This sounded completely crazy to me. So, naturally, I came up with a better suggestion: why don't we go see a late film at Bluewater and then go and buy the book from Waterstones...
As Bluewater is a rather more salubrious place than Thornton Heath, my friend accepted my suggestion with alacrity. It made sense to go the whole Hogwarts, so we managed to get tickets for the new Harry Potter film: The Order of the Phoenix.
Even for a Friday night, Bluewater had a very strange air about it. For a start, there were far more parents and children around than usual for 10 o'clock at night. The feeling of weirdness was heightened by the fact that I met several former students. One was on the ticket desk for the cinema, a group of lads bumped into me by the Krispy Kreme Doughnut Shop, and another student greeted me from the queue for the bookshop...
It was about 1am when the film was over. I wasn't sure if Waterstone's would still be open, but the queue was still up and running. We got chatting to a very tired sales assistant who was carrying her shoes - she had been on duty only since 10pm, but informed us that her floor manager had been on since 12noon on the Friday afternoon. The queue, she told us, had been something to behold: people had been lined up all the way round the main hall. My friend and I were lucky: arriving after 1am, we were pretty much the last customers, and we only waited about 15 minutes. As I paid for my book, another very exhausted sales girl asked if we were the last. I was able to assure her that there were only about two people or so left.
I drove my friend back to her house, and then drove back to my flat.

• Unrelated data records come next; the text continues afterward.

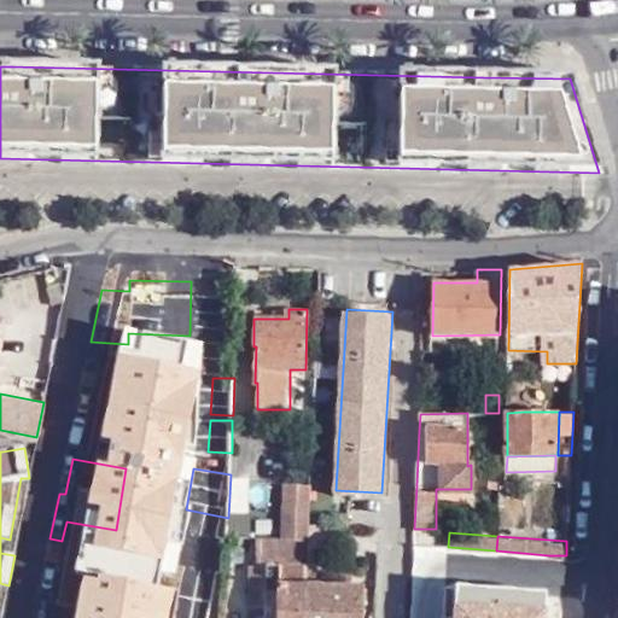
[(546,617),(549,555),(496,551),(448,547),(414,546),(412,617),(546,617)]
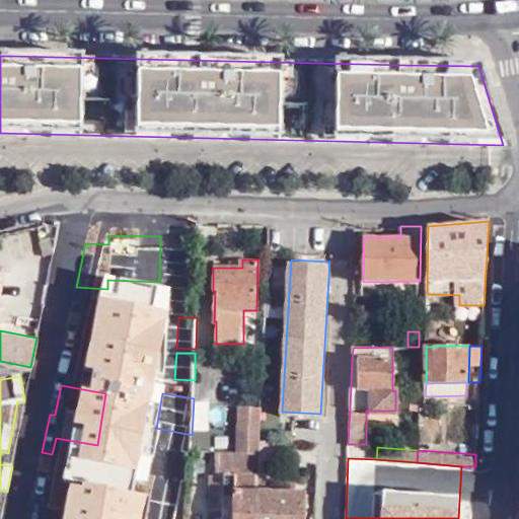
[(233,518),(255,518),(257,476),(257,472),(225,471),(224,504),(234,505),(233,518)]
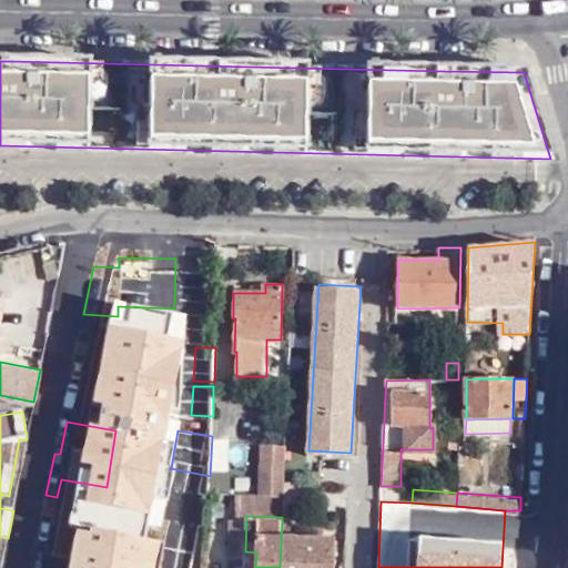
[(282,521),(280,567),(334,567),(336,536),(293,535),(293,523),(282,521)]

I didn't get to read the book until after lunchtime on Saturday. Don't worry - I don't believe in putting up spoilers. I found the book a little disappointing: it was very slow to get started, and the ending left me feeling a little flat. However, I do think it's a good series of books. I know that some people object to the witches, wizards and spells, but
The Hobbit, the
Lord of the Rings trilogy and the
Narnia books also had magical elements. And while a lot of critics (especially on Radio 4) bang on about how J.K. Rowling's work isn't great literature, I just remember that, when teaching in an inner-city Comprehensive School, I saw young boys of 12 and 13, who had problems remembering to bring their exercise books to school, lugging around hardback volumes of the latest Harry Potter. This is something the more "realistic" and "relevant" (ie. more miserable) books written for teenagers never managed.